Cette exposition est pertinente par rapport à la menace quantique, car l’algorithme de Shor, exécutable sur un ordinateur quantique suffisamment puissant, pourrait utiliser cette clé publique pour dériver la clé privée correspondante et accéder aux fonds.
Contrairement à d’autres formats où la clé n’est exposée qu’au moment de la dépense,dans P2TR, l’attaquant potentiel dispose d’un temps de travail illimité. Cela permet également des attaques « stocker aujourd’hui, décrypter plus tard », dans lesquelles les acteurs pourraient capturer des informations vulnérables aujourd’hui, pour les décrypter à l’avenir.

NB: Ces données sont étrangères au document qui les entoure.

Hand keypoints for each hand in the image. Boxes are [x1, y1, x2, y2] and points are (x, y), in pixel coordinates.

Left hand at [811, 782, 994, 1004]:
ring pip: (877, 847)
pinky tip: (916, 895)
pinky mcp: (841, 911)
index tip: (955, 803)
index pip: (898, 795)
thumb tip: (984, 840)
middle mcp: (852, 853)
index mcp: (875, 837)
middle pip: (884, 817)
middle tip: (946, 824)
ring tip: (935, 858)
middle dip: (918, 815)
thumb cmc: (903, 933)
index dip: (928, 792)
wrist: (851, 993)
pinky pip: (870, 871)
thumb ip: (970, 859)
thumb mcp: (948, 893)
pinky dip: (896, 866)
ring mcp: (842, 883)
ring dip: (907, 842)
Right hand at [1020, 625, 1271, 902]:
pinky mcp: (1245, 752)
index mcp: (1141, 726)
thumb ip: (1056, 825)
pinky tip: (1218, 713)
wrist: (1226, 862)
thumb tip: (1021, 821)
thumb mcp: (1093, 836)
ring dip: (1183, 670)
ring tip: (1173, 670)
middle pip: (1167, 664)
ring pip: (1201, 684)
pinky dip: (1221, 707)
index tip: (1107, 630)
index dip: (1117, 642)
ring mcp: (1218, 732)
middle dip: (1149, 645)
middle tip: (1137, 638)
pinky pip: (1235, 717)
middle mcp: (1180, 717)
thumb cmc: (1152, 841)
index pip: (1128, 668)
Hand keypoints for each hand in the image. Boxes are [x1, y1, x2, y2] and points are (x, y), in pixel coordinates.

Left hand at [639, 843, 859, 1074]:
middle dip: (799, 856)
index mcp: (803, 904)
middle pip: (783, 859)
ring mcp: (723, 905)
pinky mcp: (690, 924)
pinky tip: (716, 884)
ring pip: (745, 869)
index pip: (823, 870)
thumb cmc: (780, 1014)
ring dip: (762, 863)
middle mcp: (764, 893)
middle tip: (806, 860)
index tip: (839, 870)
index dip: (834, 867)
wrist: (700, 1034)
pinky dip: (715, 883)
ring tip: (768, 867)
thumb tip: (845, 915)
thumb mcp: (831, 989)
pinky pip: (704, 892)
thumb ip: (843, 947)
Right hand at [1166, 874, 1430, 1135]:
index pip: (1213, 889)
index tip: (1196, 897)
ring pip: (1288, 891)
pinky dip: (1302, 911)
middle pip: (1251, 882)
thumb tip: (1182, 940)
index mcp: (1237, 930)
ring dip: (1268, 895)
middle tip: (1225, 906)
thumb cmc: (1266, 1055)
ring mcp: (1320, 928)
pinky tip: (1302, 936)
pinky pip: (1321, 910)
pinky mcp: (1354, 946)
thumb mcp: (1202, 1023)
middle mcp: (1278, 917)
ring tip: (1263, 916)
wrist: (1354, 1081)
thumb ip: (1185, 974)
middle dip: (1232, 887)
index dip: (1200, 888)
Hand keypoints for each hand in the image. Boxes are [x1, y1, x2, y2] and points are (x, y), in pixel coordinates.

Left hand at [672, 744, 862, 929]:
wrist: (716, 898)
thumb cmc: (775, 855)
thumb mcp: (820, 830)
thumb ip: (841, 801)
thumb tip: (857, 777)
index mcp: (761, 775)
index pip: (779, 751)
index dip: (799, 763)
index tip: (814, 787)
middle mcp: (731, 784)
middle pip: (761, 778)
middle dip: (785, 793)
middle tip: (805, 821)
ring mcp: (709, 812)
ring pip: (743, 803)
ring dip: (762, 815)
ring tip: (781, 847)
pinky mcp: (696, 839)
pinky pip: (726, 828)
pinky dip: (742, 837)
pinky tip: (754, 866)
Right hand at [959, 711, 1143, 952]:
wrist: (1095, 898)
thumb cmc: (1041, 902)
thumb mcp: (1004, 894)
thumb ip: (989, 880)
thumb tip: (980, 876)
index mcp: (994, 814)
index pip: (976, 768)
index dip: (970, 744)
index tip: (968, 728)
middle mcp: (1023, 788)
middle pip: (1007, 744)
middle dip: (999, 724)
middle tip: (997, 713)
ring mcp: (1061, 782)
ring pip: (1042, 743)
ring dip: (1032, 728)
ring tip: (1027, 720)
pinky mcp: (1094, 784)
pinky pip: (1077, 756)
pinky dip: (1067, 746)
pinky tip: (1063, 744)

Tel que rapporté par CriptoNoticias, les données de la plateforme d’analyse en chaîne du développeur connue sous le nom de Wicked montrent que le Les adresses P2TR ont 100 % de leurs 205 581 BTC exposéstout comme les adresses P2PK de l’ère Satoshi avec leurs 1 716 320 BTC. Au total, environ 6,9 millions de BTC (34,58 % de l’offre et près de 500 milliards de dollars) ont des clés publiques visibles sur la chaîne.
Adoption d’adresses de racine pivotante dans Bitcoin
Nagar a en outre noté que Taproot représentait 21,68 % de toutes les transactions Bitcoin en 2025soulignant qu’une adoption croissante de l’utilisation des adresses Taproot augmenterait encore la quantité de BTC potentiellement vulnérables.
Ce chiffre contraste toutefois avec l’usage actuel du format. Selon les données de la plateforme Clark Moody des 30 derniers jours, Taproot ne représente que 10,83% du volume des transactions et 4 558 390 sorties, contre plus de 20 millions pour le format SegWit v0, le plus utilisé sur le réseau.
Les adresses Taproot ont atteint un sommet d’adoption après le lancement du protocole Ordinals en 2023, qui les utilisait pour enregistrer des données arbitraires en chaîne. Une fois ce boom refroidi, le format est tombé en désuétude et il est aujourd’hui l’un des moins utilisés de l’écosystème.
Cette baisse d’usage n’élimine pas le problème quantique que pose Nagar, mais le nuance plutôt, étant donné que la vulnérabilité existe bel et bien. Pour cette raison, et comme le rapporte CriptoNoticias, le CTO de Lightning Labs, Olaoluwa Osuntokun, a publié le 8 avril une preuve de concept qui vise précisément à protéger la vulnérabilité des portefeuilles Taproot et à les convertir en portefeuilles post-quantiques.
Dans ce contexte, le débat sur la menace quantique qui pèse sur Bitcoin reste ouvert et sans réponse unifiée. Si certains acteurs de l’écosystème considèrent que le risque se situera dans des décennies, d’autres soulignent que les délais se raccourcissent plus vite que prévu et que la fenêtre de préparation est plus étroite que ne le suppose la communauté.